Pursuing that strategy of cutting public spending has taken a lot of political courage and skill and, to its credit, the Coalition, at the instigation of Lenihan, adopted the right budget and got it through the Dáil.
The benefits of that strategy are being reaped already. Just in the nick of time Ireland managed to escape from the status of “the sick man of the EU” and leave it to Greece.
Over the past month the problems facing the Greeks have threatened to spin out of control and leave the country defaulting on its debt.
Were we still bracketed with Greece, we would now be facing far higher interest rates on the national debt with the prospect of national bankruptcy looming in the longer term.
Instead, as a result of a budget that showed the Government’s determination to get public spending under control, our international rating has improved and with it our long-term prospects of recovery.
This was the background against which the Government decided just before Christmas to mitigate the impact of public service pay cuts for some of the highest earners in the system. The message could not have been more damaging in terms of undermining the credibility of the Coalition’s budgetary strategy.
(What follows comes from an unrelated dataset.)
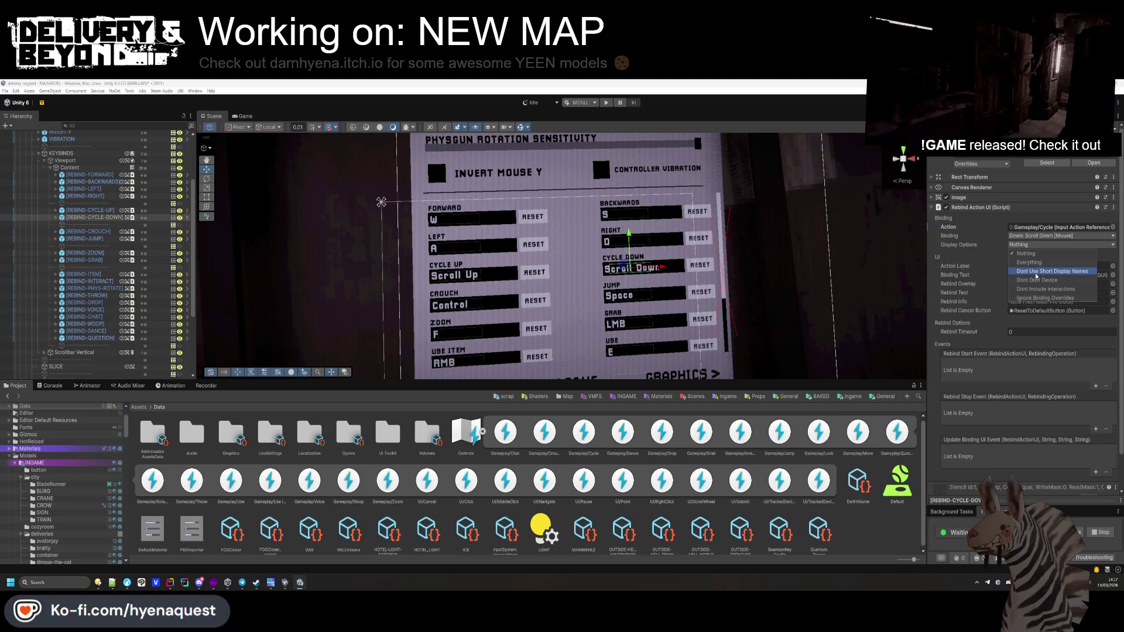
left_click(89, 231)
While there is a certain logic in what the Government has done, it made no sense politically.
The logic is that assistant secretaries, who are paid between €135,000 and €150,000 a year, had already suffered a dramatic reduction in salary because of the abolition of bonus payments which averaged €10,000 per annum.
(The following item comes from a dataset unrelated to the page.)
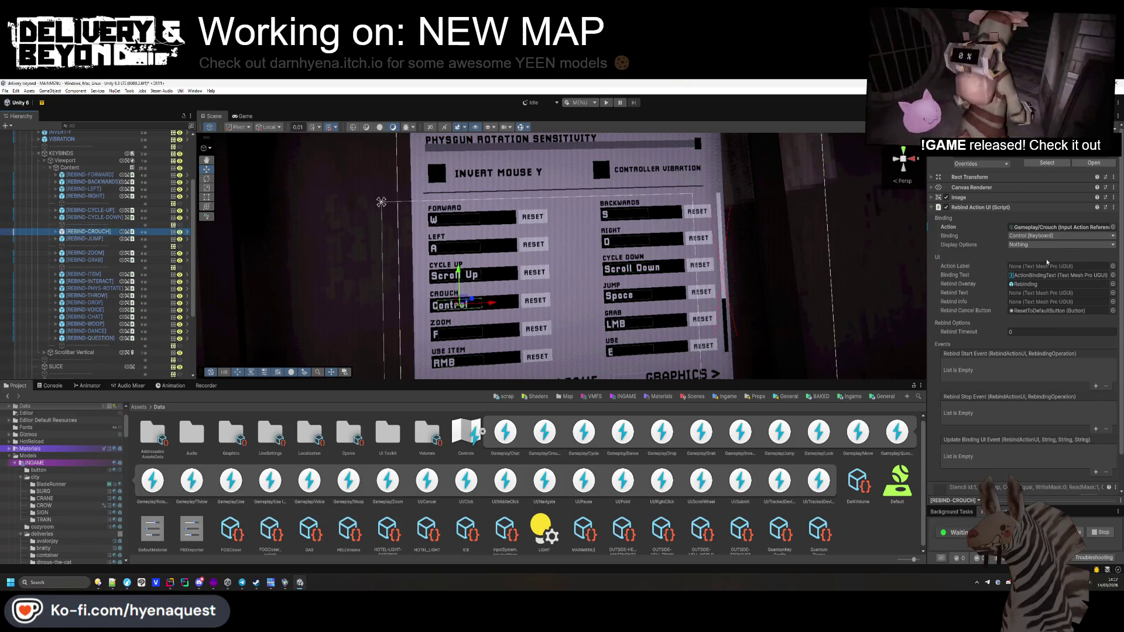
left_click(96, 239)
While this is true, the fact is that bonus payments were supposed to have been based on performance and were not meant to be regarded as part of the normal salary.
The fact that the system effectively incorporated them into the salary structure meant that those involved were taking a bigger effective cut than everybody else but that should have been regarded as their tough luck.
Another argument, with a lot of merit, is that the 160 or so assistant secretaries in the system are vital to the machinery of government, most of them work long hours and don’t get overtime like people in lower grades.
Any government will want to keep its senior officials well-motivated and this argument held sway with many Ministers.
The problem, though, is that not only were the pay cuts of about 12 per cent of salary reduced to 5 per cent for assistant secretaries but also for a tranche of linked public servants from 231 local government officials to 100 HSE employees, as well as those in senior Army and Garda ranks.
The net result was that the modification of the initial cuts announced in the budget applied to more than 600 people across the public service.
The hasn’t been much of a hullabaloo from the trade unions about the fact that the better-off public services struck their own side deal but that is because the natural ambition of the unions is to unpick the Government’s entire public service pay strategy. If the special arrangement for the higher paid sticks their hope would be that it can be used as leverage for those lower down the pay scales.
The issue may not go away as easily as the Government thinks. Fine Gael deputy leader and finance spokesman Richard Bruton has announced that his party will table a private members motion in the Dáil on Tuesday and the issue will come to a vote on Wednesday night.
“I would like Minister Lenihan and his colleagues to have an opportunity to explain this unfair move to the Oireachtas, and to those public servants on the lowest salaries who are being offered no such reprieve,” said Bruton.
More to the point the motion will put it up to Mattie McGrath, and those of his colleagues who are unhappy at the decision.
There are differing views across the party divide as to whether the Tipperary TD will have the courage to vote against his party or, at the least abstain.
Wednesday night will provide the answer to that question but the bigger one is why the coalition is so determined to stick to a decision that has only tarnished its considerable budget achievements.